November 16, 2015

Rezension | Jessica Sorensen | Violet & Luke - Füreinander bestimmt

Heyne Verlag | TB (384 Seiten) | #3 | 8,99 EUR | The Destiny of Violet & Luke | Verlagsseite

Inhalt

Drogen, Vernachlässigung, Missbrauch – Violet Hayes hat schon viel erlebt. Als sie aufs College geht, will sie all das hinter sich lassen, aber die Vergangenheit holt sie immer wieder ein. Um nicht verletzt zu werden, gibt sie sich tough und wahrt Distanz. Doch dann trifft sie Luke. Die beiden geraten ständig aneinander und dennoch ziehen sie sich magisch an. Und je näher sie sich kommen, umso klarer wird ihnen, wie ähnlich sie sich sind.

Erster Satz

Ich hasse es, zu rennen, und trotzdem mache ich das irgendwie dauernd.

Meine Meinung

Schon als ich den ersten Band „Die Sache mit Callie & Kayden“ von Jessica Sorensen gelesen habe, wusste ich, dass ich auch alle anderen Bücher der Autorin lieben würde. Und genauso war es auch mit „Violet & Luke - Füreinander bestimmt“. Ihre Bücher sind keine typischen Sonnenschein und Happy-End Bücher. Sie gehen viel tiefer und wühlen dabei viel Dreck auf.

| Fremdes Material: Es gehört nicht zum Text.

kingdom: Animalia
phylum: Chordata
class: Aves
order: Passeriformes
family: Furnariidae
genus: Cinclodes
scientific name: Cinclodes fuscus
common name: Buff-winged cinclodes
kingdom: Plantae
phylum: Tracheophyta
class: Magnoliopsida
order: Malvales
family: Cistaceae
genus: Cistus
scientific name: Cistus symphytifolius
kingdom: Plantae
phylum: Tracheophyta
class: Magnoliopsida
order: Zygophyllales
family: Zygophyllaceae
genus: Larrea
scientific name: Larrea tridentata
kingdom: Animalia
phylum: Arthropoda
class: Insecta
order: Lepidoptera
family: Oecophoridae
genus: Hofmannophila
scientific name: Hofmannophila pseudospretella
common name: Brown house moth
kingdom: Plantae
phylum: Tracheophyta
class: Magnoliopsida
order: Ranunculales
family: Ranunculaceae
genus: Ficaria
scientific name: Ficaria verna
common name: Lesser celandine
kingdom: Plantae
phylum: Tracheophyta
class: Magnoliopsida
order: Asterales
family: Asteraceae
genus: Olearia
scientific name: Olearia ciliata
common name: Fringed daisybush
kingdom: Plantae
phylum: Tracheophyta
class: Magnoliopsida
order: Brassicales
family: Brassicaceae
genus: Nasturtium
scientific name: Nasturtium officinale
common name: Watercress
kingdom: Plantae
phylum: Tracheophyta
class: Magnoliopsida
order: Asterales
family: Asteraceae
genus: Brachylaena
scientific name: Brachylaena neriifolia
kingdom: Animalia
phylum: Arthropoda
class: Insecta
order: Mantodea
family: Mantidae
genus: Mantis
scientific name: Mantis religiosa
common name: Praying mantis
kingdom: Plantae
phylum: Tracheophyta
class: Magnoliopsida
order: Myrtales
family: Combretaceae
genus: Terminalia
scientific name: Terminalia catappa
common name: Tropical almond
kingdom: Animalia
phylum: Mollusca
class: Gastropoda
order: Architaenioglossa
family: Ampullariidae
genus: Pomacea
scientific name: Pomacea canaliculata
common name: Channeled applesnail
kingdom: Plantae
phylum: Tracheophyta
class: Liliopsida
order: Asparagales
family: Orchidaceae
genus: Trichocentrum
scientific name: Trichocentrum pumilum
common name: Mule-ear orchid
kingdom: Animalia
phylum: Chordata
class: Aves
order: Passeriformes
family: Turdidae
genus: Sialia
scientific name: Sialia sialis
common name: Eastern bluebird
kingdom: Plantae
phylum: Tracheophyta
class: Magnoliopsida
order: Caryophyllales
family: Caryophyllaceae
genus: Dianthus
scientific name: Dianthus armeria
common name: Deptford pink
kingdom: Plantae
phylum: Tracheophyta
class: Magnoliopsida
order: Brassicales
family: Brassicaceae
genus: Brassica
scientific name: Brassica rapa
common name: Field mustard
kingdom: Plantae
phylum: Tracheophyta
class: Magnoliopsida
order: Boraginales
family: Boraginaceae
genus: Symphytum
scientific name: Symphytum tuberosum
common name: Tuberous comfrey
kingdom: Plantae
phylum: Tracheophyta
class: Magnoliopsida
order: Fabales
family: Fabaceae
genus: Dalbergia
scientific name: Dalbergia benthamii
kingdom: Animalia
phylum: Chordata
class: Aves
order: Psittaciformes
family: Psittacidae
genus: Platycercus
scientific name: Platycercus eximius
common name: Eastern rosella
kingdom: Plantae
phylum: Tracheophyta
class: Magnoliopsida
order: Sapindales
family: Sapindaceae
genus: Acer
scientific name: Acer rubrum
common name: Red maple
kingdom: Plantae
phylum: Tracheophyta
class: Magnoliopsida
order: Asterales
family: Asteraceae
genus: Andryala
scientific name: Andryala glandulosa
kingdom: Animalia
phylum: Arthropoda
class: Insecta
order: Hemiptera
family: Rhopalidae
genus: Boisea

Alle Bücher von Frau Sorensen sind düster und melancholisch. Ihre Charaktere haben im Leben schon viel Dreck fressen müssen. Und jedes Mal leide und fühle ich mit ihnen. Frau Sorensen schafft es wirklich jedes Mal, dass ich die Figuren innerhalb weniger Seiten ins Herz schließe und für den Rest der Geschichte nicht mehr loslassen möchte. Sobald ich anfange zu lesen, mag ich überhaupt nicht mehr aufhören. Und auch wenn ihre Geschichten stets dieses Düstere haben, erdrückt es mich nicht. Kein einziges Mal bisher. Ja, es ist teilweise wirklich schwer verdaulich, was die Charaktere bereits durchlebt haben, aber die Autorin schafft es dennoch ein Gefühl von Leichtigkeit zu vermitteln. 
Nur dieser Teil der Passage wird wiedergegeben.